Rewrite the rows below with every "Vezi Detalii" changed to "Vezi Mai Mult", leaving everything else the same.

-*-*-

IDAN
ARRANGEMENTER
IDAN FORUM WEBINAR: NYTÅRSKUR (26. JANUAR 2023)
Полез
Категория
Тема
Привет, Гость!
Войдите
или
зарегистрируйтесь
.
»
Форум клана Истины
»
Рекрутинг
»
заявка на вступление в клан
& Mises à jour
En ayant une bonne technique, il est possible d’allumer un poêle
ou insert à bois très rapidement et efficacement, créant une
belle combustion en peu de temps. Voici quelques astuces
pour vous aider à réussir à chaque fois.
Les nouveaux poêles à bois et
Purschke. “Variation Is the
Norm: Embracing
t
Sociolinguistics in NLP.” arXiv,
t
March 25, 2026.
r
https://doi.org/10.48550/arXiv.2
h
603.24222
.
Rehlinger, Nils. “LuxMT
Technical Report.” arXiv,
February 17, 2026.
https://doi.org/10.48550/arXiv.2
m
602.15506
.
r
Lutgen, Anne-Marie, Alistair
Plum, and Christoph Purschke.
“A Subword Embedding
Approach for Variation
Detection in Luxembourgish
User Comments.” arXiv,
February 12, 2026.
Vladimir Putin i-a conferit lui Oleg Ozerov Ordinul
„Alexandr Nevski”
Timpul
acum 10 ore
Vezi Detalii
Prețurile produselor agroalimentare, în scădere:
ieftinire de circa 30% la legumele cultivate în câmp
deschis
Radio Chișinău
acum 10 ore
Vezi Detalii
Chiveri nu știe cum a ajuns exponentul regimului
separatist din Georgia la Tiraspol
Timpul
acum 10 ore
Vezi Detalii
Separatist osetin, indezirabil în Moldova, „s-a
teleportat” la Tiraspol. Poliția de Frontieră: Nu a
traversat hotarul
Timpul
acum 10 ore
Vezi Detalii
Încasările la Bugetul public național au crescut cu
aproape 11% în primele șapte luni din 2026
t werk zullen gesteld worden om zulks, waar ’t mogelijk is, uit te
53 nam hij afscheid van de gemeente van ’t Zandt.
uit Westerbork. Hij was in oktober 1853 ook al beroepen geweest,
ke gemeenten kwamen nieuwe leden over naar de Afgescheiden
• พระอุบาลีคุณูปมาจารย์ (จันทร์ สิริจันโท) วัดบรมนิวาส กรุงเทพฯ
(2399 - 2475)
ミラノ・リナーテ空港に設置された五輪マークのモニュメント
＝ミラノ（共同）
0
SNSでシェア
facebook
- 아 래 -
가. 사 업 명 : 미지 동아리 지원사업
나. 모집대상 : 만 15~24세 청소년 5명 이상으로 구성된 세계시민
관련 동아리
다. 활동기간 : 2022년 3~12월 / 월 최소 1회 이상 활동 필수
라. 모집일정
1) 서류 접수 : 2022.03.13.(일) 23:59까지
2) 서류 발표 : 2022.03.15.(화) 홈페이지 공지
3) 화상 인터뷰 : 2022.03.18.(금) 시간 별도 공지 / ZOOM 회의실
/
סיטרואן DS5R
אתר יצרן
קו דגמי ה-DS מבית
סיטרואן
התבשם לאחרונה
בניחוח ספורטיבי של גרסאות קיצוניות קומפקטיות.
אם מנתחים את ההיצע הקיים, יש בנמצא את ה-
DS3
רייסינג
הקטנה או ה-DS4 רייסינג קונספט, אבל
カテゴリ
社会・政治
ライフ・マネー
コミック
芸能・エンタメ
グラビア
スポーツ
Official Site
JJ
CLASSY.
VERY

-*-*-

## Exercise solution
IDAN
ARRANGEMENTER
IDAN FORUM WEBINAR: NYTÅRSKUR (26. JANUAR 2023)
Полез
Категория
Тема
Привет, Гость!
Войдите
или
зарегистрируйтесь
.
»
Форум клана Истины
»
Рекрутинг
»
заявка на вступление в клан
& Mises à jour
En ayant une bonne technique, il est possible d’allumer un poêle
ou insert à bois très rapidement et efficacement, créant une
belle combustion en peu de temps. Voici quelques astuces
pour vous aider à réussir à chaque fois.
Les nouveaux poêles à bois et
Purschke. “Variation Is the
Norm: Embracing
t
Sociolinguistics in NLP.” arXiv,
t
March 25, 2026.
r
https://doi.org/10.48550/arXiv.2
h
603.24222
.
Rehlinger, Nils. “LuxMT
Technical Report.” arXiv,
February 17, 2026.
https://doi.org/10.48550/arXiv.2
m
602.15506
.
r
Lutgen, Anne-Marie, Alistair
Plum, and Christoph Purschke.
“A Subword Embedding
Approach for Variation
Detection in Luxembourgish
User Comments.” arXiv,
February 12, 2026.
Vladimir Putin i-a conferit lui Oleg Ozerov Ordinul
„Alexandr Nevski”
Timpul
acum 10 ore
Vezi Mai Mult
Prețurile produselor agroalimentare, în scădere:
ieftinire de circa 30% la legumele cultivate în câmp
deschis
Radio Chișinău
acum 10 ore
Vezi Mai Mult
Chiveri nu știe cum a ajuns exponentul regimului
separatist din Georgia la Tiraspol
Timpul
acum 10 ore
Vezi Mai Mult
Separatist osetin, indezirabil în Moldova, „s-a
teleportat” la Tiraspol. Poliția de Frontieră: Nu a
traversat hotarul
Timpul
acum 10 ore
Vezi Mai Mult
Încasările la Bugetul public național au crescut cu
aproape 11% în primele șapte luni din 2026
t werk zullen gesteld worden om zulks, waar ’t mogelijk is, uit te
53 nam hij afscheid van de gemeente van ’t Zandt.
uit Westerbork. Hij was in oktober 1853 ook al beroepen geweest,
ke gemeenten kwamen nieuwe leden over naar de Afgescheiden
• พระอุบาลีคุณูปมาจารย์ (จันทร์ สิริจันโท) วัดบรมนิวาส กรุงเทพฯ
(2399 - 2475)
ミラノ・リナーテ空港に設置された五輪マークのモニュメント
＝ミラノ（共同）
0
SNSでシェア
facebook
- 아 래 -
가. 사 업 명 : 미지 동아리 지원사업
나. 모집대상 : 만 15~24세 청소년 5명 이상으로 구성된 세계시민
관련 동아리
다. 활동기간 : 2022년 3~12월 / 월 최소 1회 이상 활동 필수
라. 모집일정
1) 서류 접수 : 2022.03.13.(일) 23:59까지
2) 서류 발표 : 2022.03.15.(화) 홈페이지 공지
3) 화상 인터뷰 : 2022.03.18.(금) 시간 별도 공지 / ZOOM 회의실
/
סיטרואן DS5R
אתר יצרן
קו דגמי ה-DS מבית
סיטרואן
התבשם לאחרונה
בניחוח ספורטיבי של גרסאות קיצוניות קומפקטיות.
אם מנתחים את ההיצע הקיים, יש בנמצא את ה-
DS3
רייסינג
הקטנה או ה-DS4 רייסינג קונספט, אבל
カテゴリ
社会・政治
ライフ・マネー
コミック
芸能・エンタメ
グラビア
スポーツ
Official Site
JJ
CLASSY.
VERY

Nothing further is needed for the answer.